Thida and her family are such dear friends of ours. She reminds me regularly that I need to open a restaurant to sell bread, cakes, and all the meals they’ve ever tasted. She says she’ll be the kitchen manager and it will be so successful. She even tells me often that they’ll move their whole family to Burma with us if we’d prefer to open a business there!
Her husband built them a beautiful new house about three months–it sits back across a river, so you cross a handmade bamboo bridge to get into a shaded piece of ground, surrounded by trees. The house is beautiful, with three small rooms, a living area, and a kitchen. It’s the most elaborate shack I’ve encountered, with a collection of materials pieced creatively together. After building, they didn’t have electricity at their house, but would have to pay to have the government wire it out to them, particularly being Burmese. So they waited a few months without electricity, coming to our house each afternoon with a selection of flashlights and phones to recharge for their family of 12.
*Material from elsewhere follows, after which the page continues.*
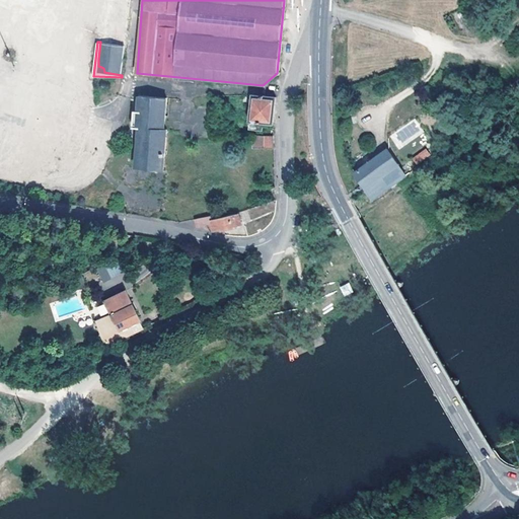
[(138,153),(136,163),(155,165),(166,97),(153,95),(152,97),(140,95),(138,109),(135,109),(134,124),(140,125),(137,153),(138,153)]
And just weeks ago, they got electricity to their new place. They they bought a refrigerator.
This is where she came to me: they had bought a large fridge for about $75, used from somewhere. She said her husband had told her last night: Stephen & Kelli use their fridge much more, making bread & cakes and such; and they have a smaller fridge. Why don’t we just trade? They could use the big fridge and we would be fine with the small one.
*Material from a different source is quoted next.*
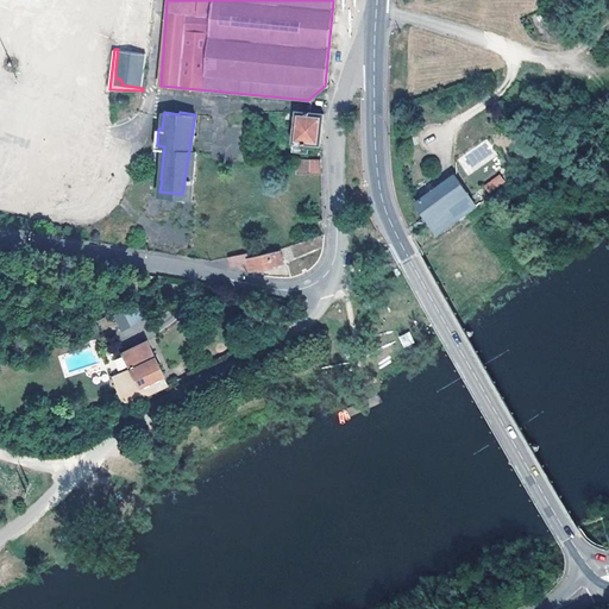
[(294,112),(292,150),(306,152),(307,144),(318,145),(321,114),(307,113),(294,112)]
This pretty much melted my heart. For her family of twelve, she wants to trade me for my 4 foot fridge, so that we can have a larger one for all our baking? The sweetest.
At this point, we’ve declined–I feel like I could just go buy one out of savings, but we’re making do! It doesn’t feel like a necessity yet. And she does have a family of 12!
And more than anything, I’m just honored that we do life together, with a willingness to swap appliances. She has been such a picture of Christ to me, even as I don’t know exactly where she’d say she is on her faith journey. We’re just having lots of conversations, and ultimately, I think she grasps the idea the church and the love of Jesus more than many of us.
“And all who believed were together and had all things in common. And they were selling their possessions and belongings and distributing the proceeds to all, as any had need.”